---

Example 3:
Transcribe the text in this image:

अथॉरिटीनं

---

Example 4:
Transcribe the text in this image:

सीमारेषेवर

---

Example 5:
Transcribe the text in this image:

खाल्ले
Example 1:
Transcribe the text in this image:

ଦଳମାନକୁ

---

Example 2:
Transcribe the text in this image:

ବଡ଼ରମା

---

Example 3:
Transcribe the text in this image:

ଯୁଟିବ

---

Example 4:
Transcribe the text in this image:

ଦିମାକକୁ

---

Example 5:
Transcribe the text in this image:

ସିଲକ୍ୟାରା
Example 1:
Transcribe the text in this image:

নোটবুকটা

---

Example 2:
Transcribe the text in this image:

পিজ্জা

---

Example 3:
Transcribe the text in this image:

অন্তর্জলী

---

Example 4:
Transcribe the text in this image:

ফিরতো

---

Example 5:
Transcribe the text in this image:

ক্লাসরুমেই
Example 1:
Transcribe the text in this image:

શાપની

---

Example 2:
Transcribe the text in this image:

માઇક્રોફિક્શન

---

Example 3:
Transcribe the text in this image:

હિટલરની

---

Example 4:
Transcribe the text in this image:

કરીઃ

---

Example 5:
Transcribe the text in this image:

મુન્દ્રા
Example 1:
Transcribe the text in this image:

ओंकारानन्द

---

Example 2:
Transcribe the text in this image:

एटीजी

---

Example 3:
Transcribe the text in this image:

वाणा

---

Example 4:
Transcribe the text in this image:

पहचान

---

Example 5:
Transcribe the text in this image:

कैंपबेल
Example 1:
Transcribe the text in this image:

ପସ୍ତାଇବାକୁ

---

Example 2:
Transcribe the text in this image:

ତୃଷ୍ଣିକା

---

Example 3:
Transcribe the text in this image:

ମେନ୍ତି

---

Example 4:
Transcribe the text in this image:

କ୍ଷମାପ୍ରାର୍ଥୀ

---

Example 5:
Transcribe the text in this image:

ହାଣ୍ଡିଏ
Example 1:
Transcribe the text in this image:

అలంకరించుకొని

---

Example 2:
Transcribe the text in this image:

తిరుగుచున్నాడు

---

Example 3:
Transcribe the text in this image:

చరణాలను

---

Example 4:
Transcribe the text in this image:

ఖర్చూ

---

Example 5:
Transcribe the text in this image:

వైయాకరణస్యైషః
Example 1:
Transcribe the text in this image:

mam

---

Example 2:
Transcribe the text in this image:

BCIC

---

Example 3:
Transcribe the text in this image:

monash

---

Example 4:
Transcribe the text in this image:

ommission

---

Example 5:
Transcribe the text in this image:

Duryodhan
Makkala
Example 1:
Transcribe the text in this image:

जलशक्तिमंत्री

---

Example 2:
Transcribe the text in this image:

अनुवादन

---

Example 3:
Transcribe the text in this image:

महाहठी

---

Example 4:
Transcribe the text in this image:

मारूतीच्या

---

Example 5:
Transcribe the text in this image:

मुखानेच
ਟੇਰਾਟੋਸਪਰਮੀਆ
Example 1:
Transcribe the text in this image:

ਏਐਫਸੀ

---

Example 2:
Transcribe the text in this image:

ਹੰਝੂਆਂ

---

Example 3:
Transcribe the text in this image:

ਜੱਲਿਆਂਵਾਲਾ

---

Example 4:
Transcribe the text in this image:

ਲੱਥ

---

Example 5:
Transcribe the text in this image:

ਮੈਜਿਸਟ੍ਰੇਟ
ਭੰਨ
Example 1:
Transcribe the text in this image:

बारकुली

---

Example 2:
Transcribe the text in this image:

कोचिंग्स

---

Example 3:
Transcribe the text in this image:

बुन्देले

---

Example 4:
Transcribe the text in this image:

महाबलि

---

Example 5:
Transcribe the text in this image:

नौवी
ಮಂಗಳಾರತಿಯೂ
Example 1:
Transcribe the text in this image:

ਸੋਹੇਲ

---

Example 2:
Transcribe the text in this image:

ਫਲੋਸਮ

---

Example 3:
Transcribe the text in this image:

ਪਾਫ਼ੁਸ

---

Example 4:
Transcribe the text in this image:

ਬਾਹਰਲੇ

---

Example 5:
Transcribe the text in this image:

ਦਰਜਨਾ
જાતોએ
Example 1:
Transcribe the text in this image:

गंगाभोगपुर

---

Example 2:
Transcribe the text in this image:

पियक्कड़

- WHAT TO DO: Nothing is to be left out; every record above must be repeated exactly.

- EXERCISE RESULT:
---

Example 3:
Transcribe the text in this image:

अथॉरिटीनं

---

Example 4:
Transcribe the text in this image:

सीमारेषेवर

---

Example 5:
Transcribe the text in this image:

खाल्ले
Example 1:
Transcribe the text in this image:

ଦଳମାନକୁ

---

Example 2:
Transcribe the text in this image:

ବଡ଼ରମା

---

Example 3:
Transcribe the text in this image:

ଯୁଟିବ

---

Example 4:
Transcribe the text in this image:

ଦିମାକକୁ

---

Example 5:
Transcribe the text in this image:

ସିଲକ୍ୟାରା
Example 1:
Transcribe the text in this image:

নোটবুকটা

---

Example 2:
Transcribe the text in this image:

পিজ্জা

---

Example 3:
Transcribe the text in this image:

অন্তর্জলী

---

Example 4:
Transcribe the text in this image:

ফিরতো

---

Example 5:
Transcribe the text in this image:

ক্লাসরুমেই
Example 1:
Transcribe the text in this image:

શાપની

---

Example 2:
Transcribe the text in this image:

માઇક્રોફિક્શન

---

Example 3:
Transcribe the text in this image:

હિટલરની

---

Example 4:
Transcribe the text in this image:

કરીઃ

---

Example 5:
Transcribe the text in this image:

મુન્દ્રા
Example 1:
Transcribe the text in this image:

ओंकारानन्द

---

Example 2:
Transcribe the text in this image:

एटीजी

---

Example 3:
Transcribe the text in this image:

वाणा

---

Example 4:
Transcribe the text in this image:

पहचान

---

Example 5:
Transcribe the text in this image:

कैंपबेल
Example 1:
Transcribe the text in this image:

ପସ୍ତାଇବାକୁ

---

Example 2:
Transcribe the text in this image:

ତୃଷ୍ଣିକା

---

Example 3:
Transcribe the text in this image:

ମେନ୍ତି

---

Example 4:
Transcribe the text in this image:

କ୍ଷମାପ୍ରାର୍ଥୀ

---

Example 5:
Transcribe the text in this image:

ହାଣ୍ଡିଏ
Example 1:
Transcribe the text in this image:

అలంకరించుకొని

---

Example 2:
Transcribe the text in this image:

తిరుగుచున్నాడు

---

Example 3:
Transcribe the text in this image:

చరణాలను

---

Example 4:
Transcribe the text in this image:

ఖర్చూ

---

Example 5:
Transcribe the text in this image:

వైయాకరణస్యైషః
Example 1:
Transcribe the text in this image:

mam

---

Example 2:
Transcribe the text in this image:

BCIC

---

Example 3:
Transcribe the text in this image:

monash

---

Example 4:
Transcribe the text in this image:

ommission

---

Example 5:
Transcribe the text in this image:

Duryodhan
Makkala
Example 1:
Transcribe the text in this image:

जलशक्तिमंत्री

---

Example 2:
Transcribe the text in this image:

अनुवादन

---

Example 3:
Transcribe the text in this image:

महाहठी

---

Example 4:
Transcribe the text in this image:

मारूतीच्या

---

Example 5:
Transcribe the text in this image:

मुखानेच
ਟੇਰਾਟੋਸਪਰਮੀਆ
Example 1:
Transcribe the text in this image:

ਏਐਫਸੀ

---

Example 2:
Transcribe the text in this image:

ਹੰਝੂਆਂ

---

Example 3:
Transcribe the text in this image:

ਜੱਲਿਆਂਵਾਲਾ

---

Example 4:
Transcribe the text in this image:

ਲੱਥ

---

Example 5:
Transcribe the text in this image:

ਮੈਜਿਸਟ੍ਰੇਟ
ਭੰਨ
Example 1:
Transcribe the text in this image:

बारकुली

---

Example 2:
Transcribe the text in this image:

कोचिंग्स

---

Example 3:
Transcribe the text in this image:

बुन्देले

---

Example 4:
Transcribe the text in this image:

महाबलि

---

Example 5:
Transcribe the text in this image:

नौवी
ಮಂಗಳಾರತಿಯೂ
Example 1:
Transcribe the text in this image:

ਸੋਹੇਲ

---

Example 2:
Transcribe the text in this image:

ਫਲੋਸਮ

---

Example 3:
Transcribe the text in this image:

ਪਾਫ਼ੁਸ

---

Example 4:
Transcribe the text in this image:

ਬਾਹਰਲੇ

---

Example 5:
Transcribe the text in this image:

ਦਰਜਨਾ
જાતોએ
Example 1:
Transcribe the text in this image:

गंगाभोगपुर

---

Example 2:
Transcribe the text in this image:

पियक्कड़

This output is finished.